Goal of the exercise:
Gather every line of the listing below that contains the word "temperature". Case counts, so only match that exact capitalization.

Records shown:
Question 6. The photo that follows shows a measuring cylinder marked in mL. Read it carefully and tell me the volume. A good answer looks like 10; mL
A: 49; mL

...

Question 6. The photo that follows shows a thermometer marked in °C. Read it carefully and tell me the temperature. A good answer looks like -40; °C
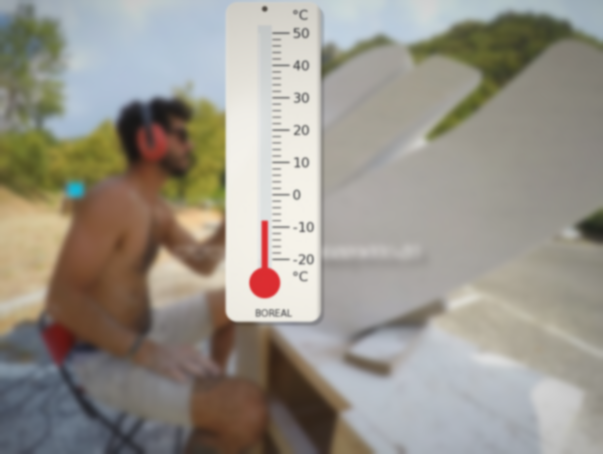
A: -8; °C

--

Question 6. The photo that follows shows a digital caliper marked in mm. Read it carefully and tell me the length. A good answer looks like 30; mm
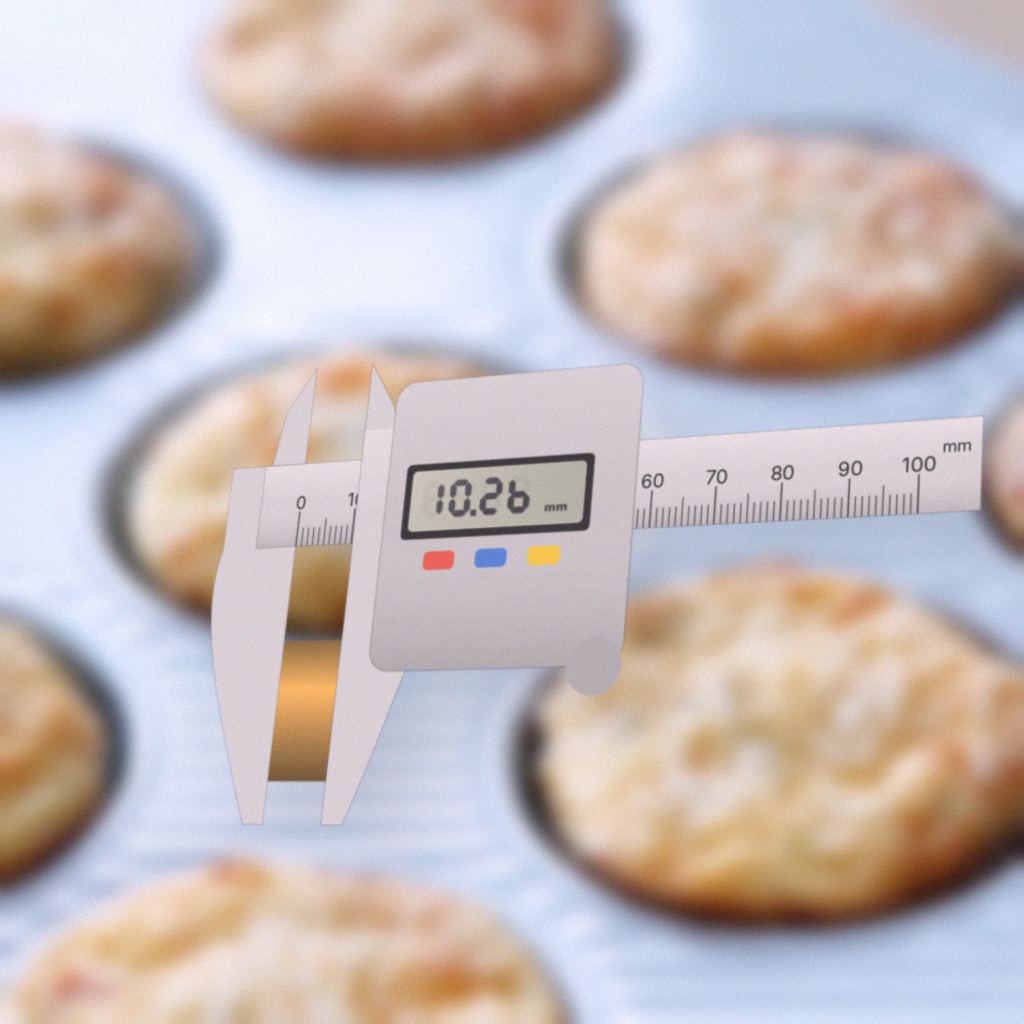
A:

Your response:
Question 6. The photo that follows shows a thermometer marked in °C. Read it carefully and tell me the temperature. A good answer looks like -40; °C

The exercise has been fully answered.